Data mining and Big Data are considered to be two different things but both are crucially important to understand in the realm of data analytics. Although both of these terms relate to the handling of large magnitudes of data for different recipients, but they are actually used in different context and for two different elements for this type of operations.
The term “Big Data” refers to the large sets of data that outgrow the databases which are simple in nature, and which were used in the times when technological advancement was a thing of the future and people used a less feasible and more expensive methodology or data handling architecture. For instance, the term “Big Data” can be used to address the large magnitude of data which is not easily handled in Microsoft Excel spreadsheet. Hence, it will be referred to as Big Data.

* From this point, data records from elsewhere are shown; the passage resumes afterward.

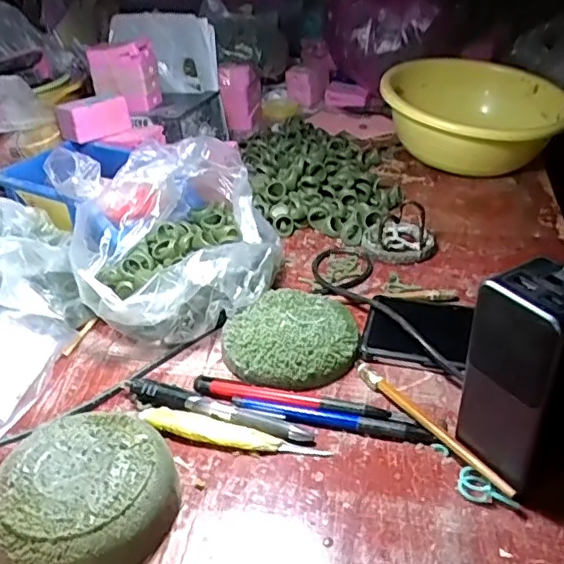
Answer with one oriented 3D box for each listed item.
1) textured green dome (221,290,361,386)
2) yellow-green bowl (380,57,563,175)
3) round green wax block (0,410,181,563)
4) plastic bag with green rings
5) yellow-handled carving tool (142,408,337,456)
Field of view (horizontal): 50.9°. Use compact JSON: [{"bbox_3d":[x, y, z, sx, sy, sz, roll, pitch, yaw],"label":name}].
[{"bbox_3d":[0.007,0.042,0.470,0.102,0.022,0.099,7,34,14],"label":"textured green dome"},{"bbox_3d":[0.251,-0.220,0.792,0.236,0.106,0.262,17,38,27],"label":"yellow-green bowl"},{"bbox_3d":[-0.113,0.125,0.345,0.098,0.037,0.095,-2,33,1],"label":"round green wax block"},{"bbox_3d":[-0.097,-0.048,0.538,0.179,0.107,0.210,-13,35,-16],"label":"plastic bag with green rings"},{"bbox_3d":[-0.035,0.102,0.398,0.129,0.011,0.017,7,34,14],"label":"yellow-handled carving tool"}]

On the other hand, Data Mining refers to the process of analyzing and thoroughly looking through sets of “Big Data” in order to search for pertinent or important information. Putting the entire operation in simple words, we can say that the operation is similar to the phrase of “looking for a needle in the haystack”. The notion behind this is that the decision-makers in large corporations require access to more specific and smaller sets of data which have to extracted from the homogeneous large sets of “Big Data”. Therefore, “Data Mining” is used as a technique to elucidate the information which can assist businesses in chartering direction for their business.
Furthermore, different software packages including analytic tools can also be used in Data Mining, but generally the process of Data Mining include operations with intricate search operations which return results which are specific in nature. For instance, a tool used for Data Mining would look through years of accounting data in order to locate and provide a particular column of accounts needed by the user. Thus, we can simply say that Big Data is the primary asset, while Data Mining can be considered as the handler of this asset.